The announced height bump plus a handful of carefully-cropped official renderings confirm last week’s tip off regarding a major redesign. Also confirmed is the departure of Booth Hansen, Nobu Chicago’s architectural partner of several years. Building design has now been handed off to Modif Architecture. The shakeup also sees the addition of Chicago-based Studio K to handle interiors. Momentum seems to be on Nobu’s side, but for all of yesterday's pomp, the latest iteration of the Nobu hotel is far from a done deal.

To achieve their height bump, the Nobu development team plans to be one of the very first adopters of the mayor’s Neighborhood Opportunity Bonus program. Nobu will now "buy" an additional Floor Area Ratio (FAR) of 3.1 via a new or possibly amended Planned Development (PD) seeking to reclassify the C1-5 site with a downtown zoning designation of DX-5. The proceeds of said sale will go into a special fund to be reinvested in the city’s underserved neighborhoods at the mayor’s discretion.

Meanwhile, a trip back to the City Hall for re-approval isn’t the only potential hurdle facing the up-sized hotel. Yesterday, an official statement from the Neighbors of the West Loop (NOWL) contended that local residents stand in opposition to Nobu’s additional height. The group also voiced traffic concerns over the hotel’s valet parking plan, requesting that the development’s 35 off-site stalls utilize a closer lot. However, with a pair of residential proposals from Bridgford Foods and Tucker Development expected to add two new parking garages just feet from Nobu’s front door, this valet question will likely take care of itself at some point.

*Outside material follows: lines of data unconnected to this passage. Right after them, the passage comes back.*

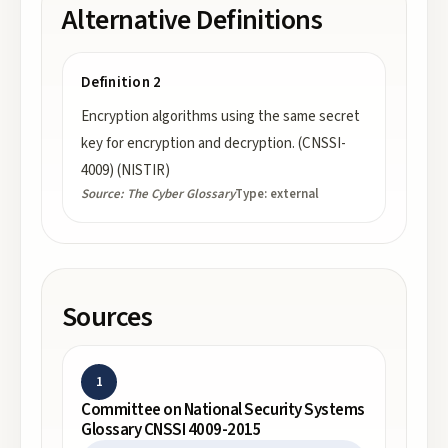
Alternative Definitions
Definition 2
Encryption algorithms using the same secret
key for encryption and decryption. (CNSSI-
4009) (NISTIR)
Source:
The Cyber Glossary
Type:
external
Sources
1
Committee on National Security Systems
Glossary CNSSI 4009-2015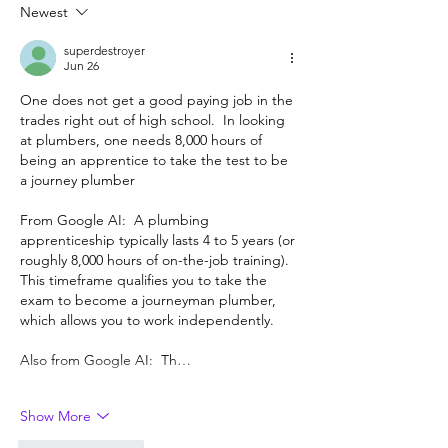
Berkeley, but ma
Newest
superdestroyer
Jun 26
One does not get a good paying job in the 
trades right out of high school.  In looking 
at plumbers, one needs 8,000 hours of 
being an apprentice to take the test to be 
a journey plumber 
From Google AI:  A plumbing 
apprenticeship typically lasts 4 to 5 years (or 
roughly 8,000 hours of on-the-job training). 
This timeframe qualifies you to take the 
exam to become a journeyman plumber, 
which allows you to work independently.
Also from Google AI:  Th…
Show More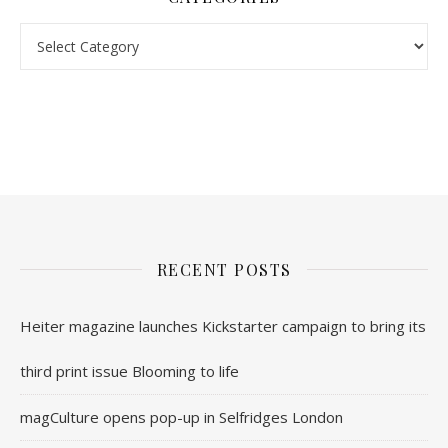
Categories
nl.rolex-replica.me
inwatchesreplica.com
www.luxurywatch.io
RECENT POSTS
Heiter magazine launches Kickstarter campaign to bring its
third print issue Blooming to life
magCulture opens pop-up in Selfridges London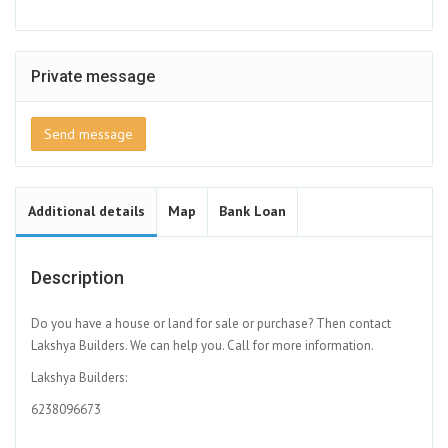
Private message
Send message
Additional details
Map
Bank Loan
Description
Do you have a house or land for sale or purchase? Then contact
Lakshya Builders. We can help you. Call for more information.
Lakshya Builders:
6238096673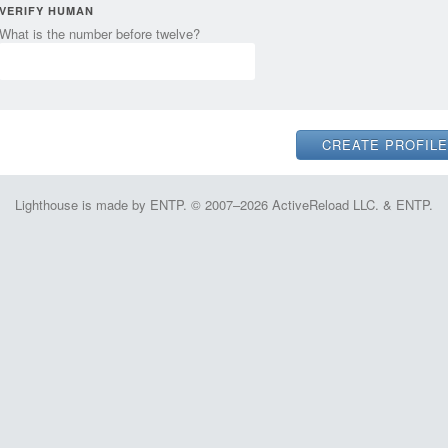
VERIFY HUMAN
What is the number before twelve?
Lighthouse is made by ENTP. © 2007–2026 ActiveReload LLC. & ENTP.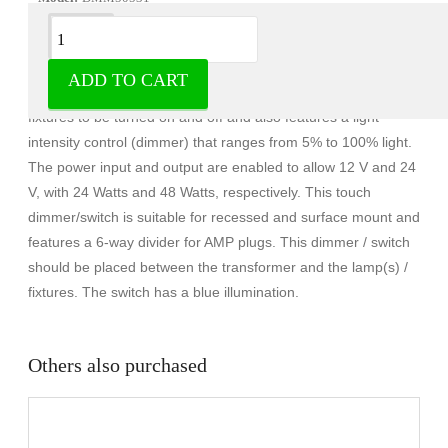
Description
ADD TO CART
The Micron touch dimmer is a switch that allows up to 6
fixtures to be turned on and off and also features a light
intensity control (dimmer) that ranges from 5% to 100% light.
The power input and output are enabled to allow 12 V and 24
V, with 24 Watts and 48 Watts, respectively. This touch
dimmer/switch is suitable for recessed and surface mount and
features a 6-way divider for AMP plugs. This dimmer / switch
should be placed between the transformer and the lamp(s) /
fixtures. The switch has a blue illumination.
Others also purchased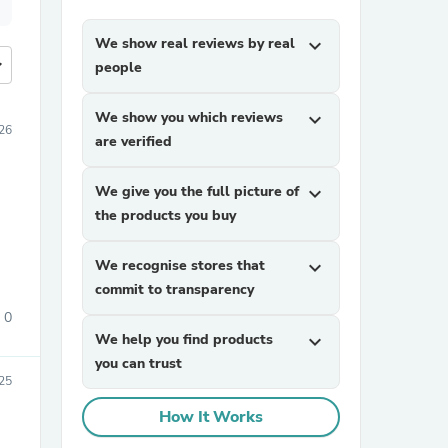
We show real reviews by real
expand_more
more
people
We show you which reviews
expand_more
26
are verified
We give you the full picture of
expand_more
the products you buy
We recognise stores that
expand_more
commit to transparency
0
We help you find products
expand_more
you can trust
25
How It Works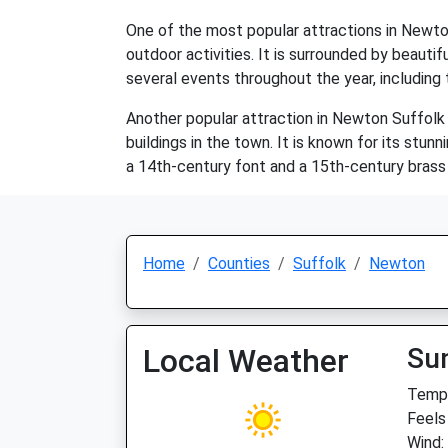
One of the most popular attractions in Newton
outdoor activities. It is surrounded by beauti
several events throughout the year, including
Another popular attraction in Newton Suffolk 
buildings in the town. It is known for its stun
a 14th-century font and a 15th-century brass e
Home
Counties
Suffolk
Newton
Local Weather
Su
Temp:
Feels
Wind: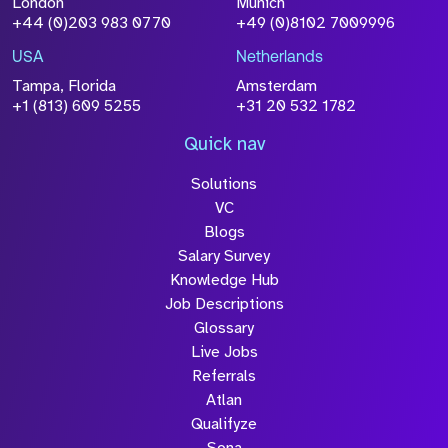
London
Munich
+44 (0)203 983 0770
+49 (0)8102 7009996
Please click this box to acknowledge that the
information you have provided will be
USA
Netherlands
processed in accordance with our
Privacy
Tampa, Florida
Amsterdam
Policy
+1 (813) 609 5255
+31 20 532 1782
Quick nav
Solutions
Submit
VC
Blogs
Salary Survey
Knowledge Hub
Job Descriptions
Glossary
Live Jobs
Referrals
Atlan
Qualifyze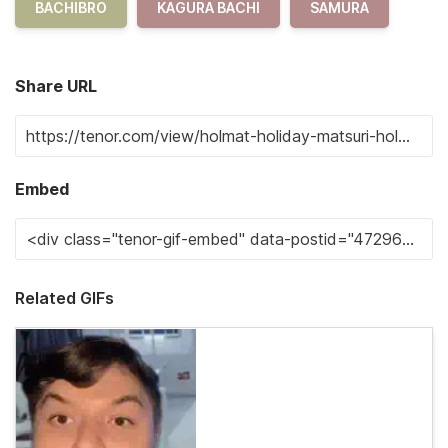
BACHIBRO
KAGURA BACHI
SAMURA
Share URL
Embed
Related GIFs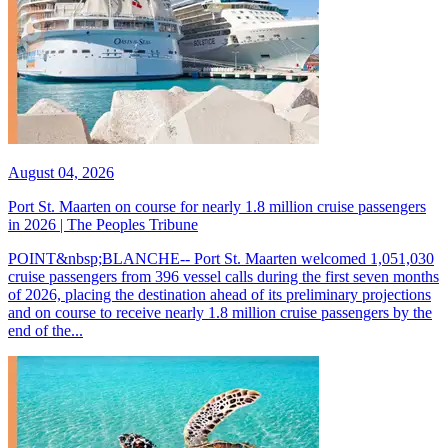
August 04, 2026
Port St. Maarten on course for nearly 1.8 million cruise passengers
in 2026 | The Peoples Tribune
POINT&nbsp;BLANCHE-- Port St. Maarten welcomed 1,051,030
cruise passengers from 396 vessel calls during the first seven months
of 2026, placing the destination ahead of its preliminary projections
and on course to receive nearly 1.8 million cruise passengers by the
end of the...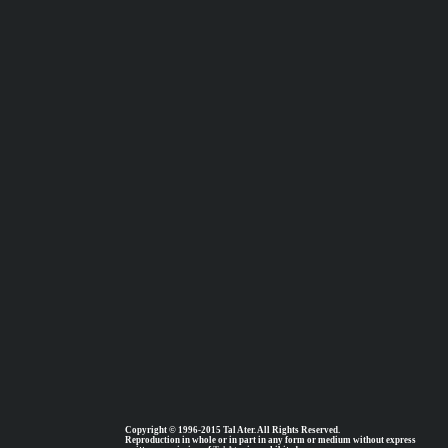
Copyright © 1996-2015 Tal Ater. All Rights Reserved.
Reproduction in whole or in part in any form or medium without express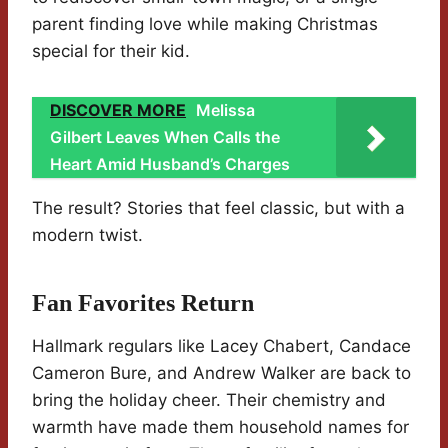
parent finding love while making Christmas
special for their kid.
DISCOVER MORE
Melissa
Gilbert Leaves When Calls the
Heart Amid Husband’s Charges
The result? Stories that feel classic, but with a
modern twist.
Fan Favorites Return
Hallmark regulars like Lacey Chabert, Candace
Cameron Bure, and Andrew Walker are back to
bring the holiday cheer. Their chemistry and
warmth have made them household names for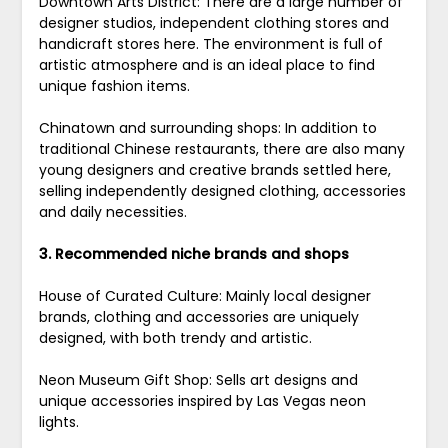
Downtown Arts District: There are a large number of
designer studios, independent clothing stores and
handicraft stores here. The environment is full of
artistic atmosphere and is an ideal place to find
unique fashion items.
Chinatown and surrounding shops: In addition to
traditional Chinese restaurants, there are also many
young designers and creative brands settled here,
selling independently designed clothing, accessories
and daily necessities.
3. Recommended niche brands and shops
House of Curated Culture: Mainly local designer
brands, clothing and accessories are uniquely
designed, with both trendy and artistic.
Neon Museum Gift Shop: Sells art designs and
unique accessories inspired by Las Vegas neon
lights.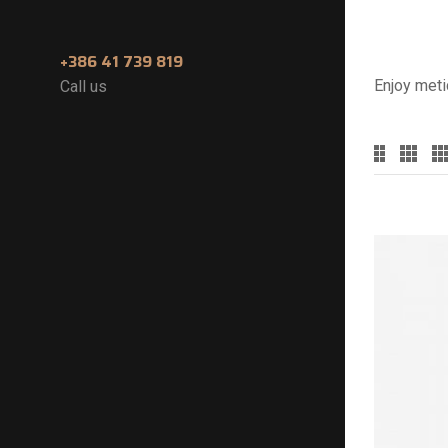
+386 41 739 819
Enjoy meti
Call us
Categories
Accessoires
(2)
Devices
(2)
E-Juices
(0)
Nicokwit
(0)
Premium Mods
(0)
Starter Kits
(2)
Statesmen E-cig
(1)
Tanks & RDas
(2)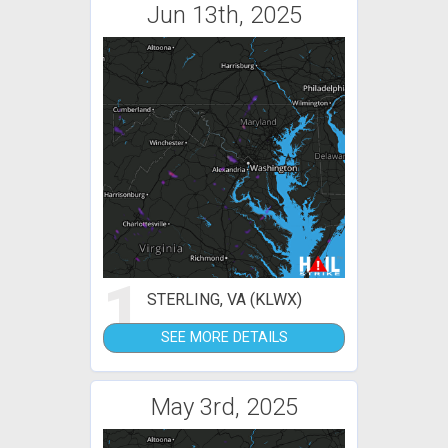
Jun 13th, 2025
1
STERLING, VA (KLWX)
SEE MORE DETAILS
May 3rd, 2025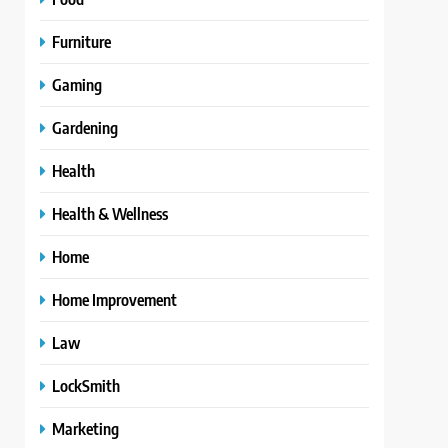
Furniture
Gaming
Gardening
Health
Health & Wellness
Home
Home Improvement
Law
LockSmith
Marketing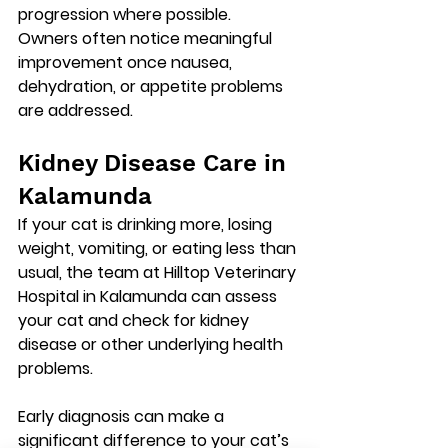
progression where possible.
Owners often notice meaningful 
improvement once nausea, 
dehydration, or appetite problems 
are addressed.
Kidney Disease Care in 
Kalamunda
If your cat is drinking more, losing 
weight, vomiting, or eating less than 
usual, the team at 
Hilltop Veterinary 
Hospital in Kalamunda
 can assess 
your cat and check for kidney 
disease or other underlying health 
problems.
Early diagnosis can make a 
significant difference to your cat’s 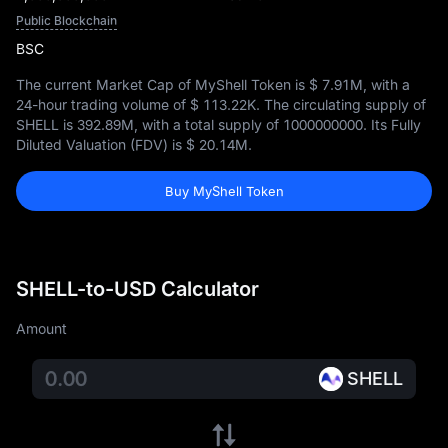
Public Blockchain
BSC
The current Market Cap of MyShell Token is
$ 7.91M
, with a
24-hour trading volume of
$ 113.22K
. The circulating supply of
SHELL is
392.89M
, with a total supply of
1000000000
. Its Fully
Diluted Valuation (FDV) is
$ 20.14M
.
Buy MyShell Token
SHELL-to-USD Calculator
Amount
SHELL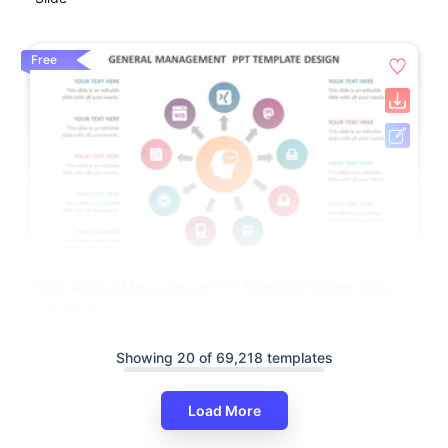
Free
Best General Management PPT Template Design Slide
Presentation
Showing 20 of 69,218 templates
Load More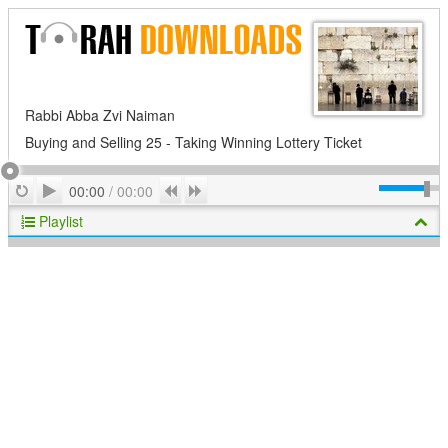
Rabbi Abba Zvi Naiman
Buying and Selling 25 - Taking Winning Lottery Ticket
Play
Repeat
Previous
Next
00:00
/
00:00
Playlist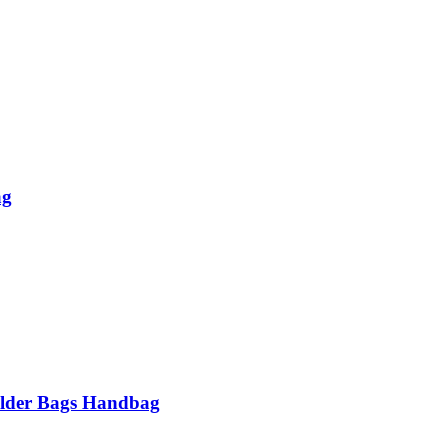
ag
lder Bags Handbag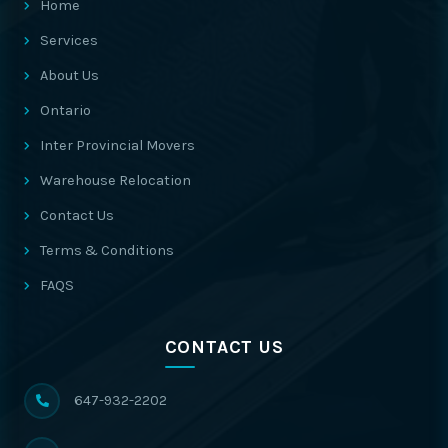
Home
Services
About Us
Ontario
Inter Provincial Movers
Warehouse Relocation
Contact Us
Terms & Conditions
FAQS
CONTACT US
647-932-2202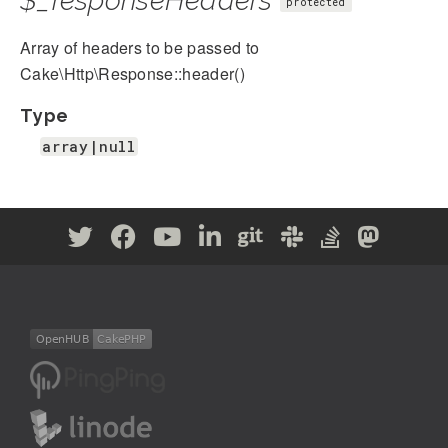
$_responseHeaders
protected
Array of headers to be passed to
Cake\Http\Response::header()
Type
array|null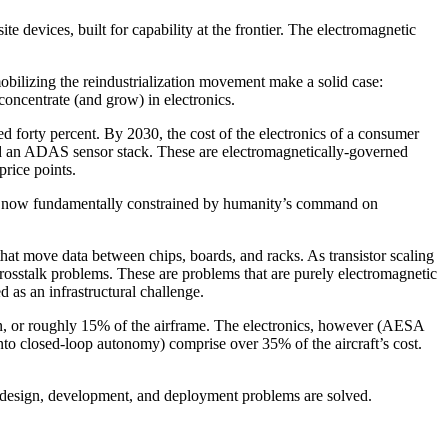
 devices, built for capability at the frontier. The electromagnetic
bilizing the reindustrialization movement make a solid case:
concentrate (and grow) in electronics.
ed forty percent. By 2030, the cost of the electronics of a consumer
nd an ADAS sensor stack. These are electromagnetically-governed
rice points.
are now fundamentally constrained by humanity’s command on
 that move data between chips, boards, and racks. As transistor scaling
 crosstalk problems. These are problems that are purely electromagnetic
d as an infrastructural challenge.
ion, or roughly 15% of the airframe. The electronics, however (AESA
 into closed-loop autonomy) comprise over 35% of the aircraft’s cost.
c design, development, and deployment problems are solved.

Nevertheless, the neighborhood group is currently in the process of drafting a letter to 27th Ward Alderman Walter Burnett, Jr. asking for an additional community meeting prior to the revamped zoning proposal going before the city. Whether such a request is honored remains to be seen. Burnett, who participated in yesterday’s ceremony, briefly remarked on the density of the building in regards to its surrounding. "This is probably going to be one of the taller developments in the area," the city councilman told the crowd. While the number of hotel rooms cited in the NOWL memo is 119, Nobu’s official press release puts that figure at 103 — perhaps a sign they are already walking things back towards a compromise. Maybe.

With zoning still up in the air, the project’s announced 2017 delivery date may not be entirely realistic. While "breaking ground" on a project still seeking approval is unusual, it is not unheard of in the city of Chicago. Often the timing such events are influenced by political gamesmanship, commercial interests, or force majeure. In the case of the Nobu hotel, the influencing factor was likely the busy schedule of its most famous partner, Mr. Robert de Niro. The Academy Award winning actor rarely makes it to Chicago, revealing to DNAinfo that he last visited the Windy City nearly 20 years ago.